Consignes de travail
(1) Traduisez en anglais cette phrase du texte à lire : « Sur la même liste, Ribeauvillé, 4 800 habitants, n'a finalement pas signé la convention. »
(2) Les affirmations suivantes concordent-elles avec le texte à lire ? Répondez par oui ou par non pour chacune, en citant à l'identique les mots du texte qui tranchent.
(a) La ville de Lutterbach avait demandé le dispositif à l'État.
(b) Une vingtaine d'habitants de Lutterbach sont venus à la réunion publique.
(c) Ribeauvillé a signé la convention.

Texte à lire
=======

Il ne restait plus qu'à trouver des citoyens volontaires. Début novembre, lorsque le maire, le sous-préfet et les gendarmes ont organisé la réunion publique, ils se sont senti un peu seuls : selon le quotidien L'Alsace, seuls deux habitants du quartier s'étaient déplacés. Et ils n'ont même pas voulu signer comme « voisins vigilants ».
Sur la même liste, Ribeauvillé, 4 800 habitants, n'a finalement pas signé la convention. Dans la banlieue de Mulhouse, la ville de Lutterbach, 6 000 habitants, a bien organisé la réunion publique, mais sans beaucoup de succès : une vingtaine d'habitants avait fait le déplacement. Et aucun ne s'est porté volontaire.
« Les gens étaient perplexes », raconte Francis Wira, directeur des services généraux de la mairie. Certains ont évoqué les risques de délation, et Lutterbach abrite déjà une brigade de gendarmerie. La délinquance ? « Surtout des incivilités comme on en trouve partout ailleurs, des tags, des scooters trop bruyants… » La ville n'avait en fait rien demandé à l'Etat :
« C'est la gendarmerie qui nous avait contactés, il n'y avait pas eu de demande formelle de notre part. Ça ne répondait pas à un besoin que nous avions identifié sous cette forme. »
« Rechercher l'engagement de la population »
Dans sa circulaire, Claude Guéant recommande donc aux préfets, aux policiers et aux gendarmes de soigner leur communication, pour obtenir « l'adhésion des élus » et « rechercher l'engagement de la population ».

=======

Données fournies
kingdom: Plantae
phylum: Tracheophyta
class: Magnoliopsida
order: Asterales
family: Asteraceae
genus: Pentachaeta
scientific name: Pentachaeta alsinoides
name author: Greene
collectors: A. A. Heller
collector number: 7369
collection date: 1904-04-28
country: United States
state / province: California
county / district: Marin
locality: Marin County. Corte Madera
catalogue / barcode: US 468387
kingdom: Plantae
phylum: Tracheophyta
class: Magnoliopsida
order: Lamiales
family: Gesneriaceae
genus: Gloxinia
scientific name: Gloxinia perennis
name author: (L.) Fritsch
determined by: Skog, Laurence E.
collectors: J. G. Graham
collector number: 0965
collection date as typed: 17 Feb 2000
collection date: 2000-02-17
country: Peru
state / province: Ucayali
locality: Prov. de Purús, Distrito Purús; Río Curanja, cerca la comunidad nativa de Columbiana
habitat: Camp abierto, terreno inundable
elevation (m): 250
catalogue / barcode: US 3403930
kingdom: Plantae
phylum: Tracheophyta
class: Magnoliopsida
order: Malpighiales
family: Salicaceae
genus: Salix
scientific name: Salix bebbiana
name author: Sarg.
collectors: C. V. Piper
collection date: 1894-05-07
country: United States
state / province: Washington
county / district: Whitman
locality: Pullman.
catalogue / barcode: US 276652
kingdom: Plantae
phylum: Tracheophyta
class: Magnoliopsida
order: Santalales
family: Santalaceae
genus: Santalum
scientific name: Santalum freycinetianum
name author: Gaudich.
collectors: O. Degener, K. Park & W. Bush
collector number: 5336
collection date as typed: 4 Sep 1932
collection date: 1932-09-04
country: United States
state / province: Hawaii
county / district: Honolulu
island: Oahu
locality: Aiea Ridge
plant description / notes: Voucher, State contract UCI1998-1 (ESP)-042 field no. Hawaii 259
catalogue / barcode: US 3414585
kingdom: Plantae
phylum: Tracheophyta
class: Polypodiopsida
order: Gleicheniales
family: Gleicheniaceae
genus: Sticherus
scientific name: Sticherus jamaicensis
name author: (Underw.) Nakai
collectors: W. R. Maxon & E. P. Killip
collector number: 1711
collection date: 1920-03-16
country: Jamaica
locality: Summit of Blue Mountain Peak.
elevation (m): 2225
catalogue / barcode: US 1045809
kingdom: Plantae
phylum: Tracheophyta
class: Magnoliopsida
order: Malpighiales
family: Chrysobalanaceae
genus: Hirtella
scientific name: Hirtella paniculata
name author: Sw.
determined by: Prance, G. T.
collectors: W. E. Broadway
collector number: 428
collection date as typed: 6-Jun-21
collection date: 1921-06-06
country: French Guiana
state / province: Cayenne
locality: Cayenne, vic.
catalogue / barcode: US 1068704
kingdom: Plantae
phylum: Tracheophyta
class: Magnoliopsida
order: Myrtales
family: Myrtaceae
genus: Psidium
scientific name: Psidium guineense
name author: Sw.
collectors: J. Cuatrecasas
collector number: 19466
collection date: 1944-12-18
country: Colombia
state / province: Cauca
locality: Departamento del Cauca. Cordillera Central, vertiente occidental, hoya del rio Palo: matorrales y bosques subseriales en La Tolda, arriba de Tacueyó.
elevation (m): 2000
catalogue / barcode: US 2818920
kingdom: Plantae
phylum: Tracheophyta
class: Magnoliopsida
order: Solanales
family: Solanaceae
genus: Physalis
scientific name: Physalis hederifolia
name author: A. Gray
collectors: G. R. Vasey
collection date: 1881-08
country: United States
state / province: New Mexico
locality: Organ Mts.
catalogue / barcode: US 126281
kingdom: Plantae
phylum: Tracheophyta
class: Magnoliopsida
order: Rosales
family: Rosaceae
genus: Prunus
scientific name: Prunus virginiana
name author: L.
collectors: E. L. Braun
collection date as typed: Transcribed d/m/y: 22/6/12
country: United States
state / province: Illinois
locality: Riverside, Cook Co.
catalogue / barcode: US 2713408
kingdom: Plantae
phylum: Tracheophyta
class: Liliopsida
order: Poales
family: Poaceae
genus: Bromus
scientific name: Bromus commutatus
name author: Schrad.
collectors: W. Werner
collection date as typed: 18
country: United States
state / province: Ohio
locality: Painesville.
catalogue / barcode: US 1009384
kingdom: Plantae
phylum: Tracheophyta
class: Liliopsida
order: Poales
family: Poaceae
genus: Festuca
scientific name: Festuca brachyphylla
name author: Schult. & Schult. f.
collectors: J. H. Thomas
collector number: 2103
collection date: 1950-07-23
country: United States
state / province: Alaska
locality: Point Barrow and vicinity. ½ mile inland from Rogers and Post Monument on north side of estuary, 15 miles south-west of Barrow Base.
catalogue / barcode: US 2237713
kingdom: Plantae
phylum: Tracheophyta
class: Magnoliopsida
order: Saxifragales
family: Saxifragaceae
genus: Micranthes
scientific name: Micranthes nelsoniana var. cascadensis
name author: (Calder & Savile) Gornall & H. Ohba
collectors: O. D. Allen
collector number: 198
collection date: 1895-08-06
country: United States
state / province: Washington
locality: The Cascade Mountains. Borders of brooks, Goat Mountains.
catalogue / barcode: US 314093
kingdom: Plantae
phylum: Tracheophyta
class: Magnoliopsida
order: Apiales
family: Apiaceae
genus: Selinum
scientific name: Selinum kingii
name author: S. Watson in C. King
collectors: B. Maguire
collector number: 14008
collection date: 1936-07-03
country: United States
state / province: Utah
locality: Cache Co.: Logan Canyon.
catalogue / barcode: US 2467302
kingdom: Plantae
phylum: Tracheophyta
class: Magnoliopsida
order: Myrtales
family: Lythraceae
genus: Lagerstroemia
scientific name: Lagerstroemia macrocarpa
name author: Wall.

=======

Réponses par consigne
(1) On the same list, Ribeauvillé, population 4,800, ultimately did not sign the agreement.

(2)
(a) Non : « La ville n'avait en fait rien demandé à l'Etat »
(b) Oui : « une vingtaine d'habitants avait fait le déplacement »
(c) Non : « Ribeauvillé, 4 800 habitants, n'a finalement pas signé la convention »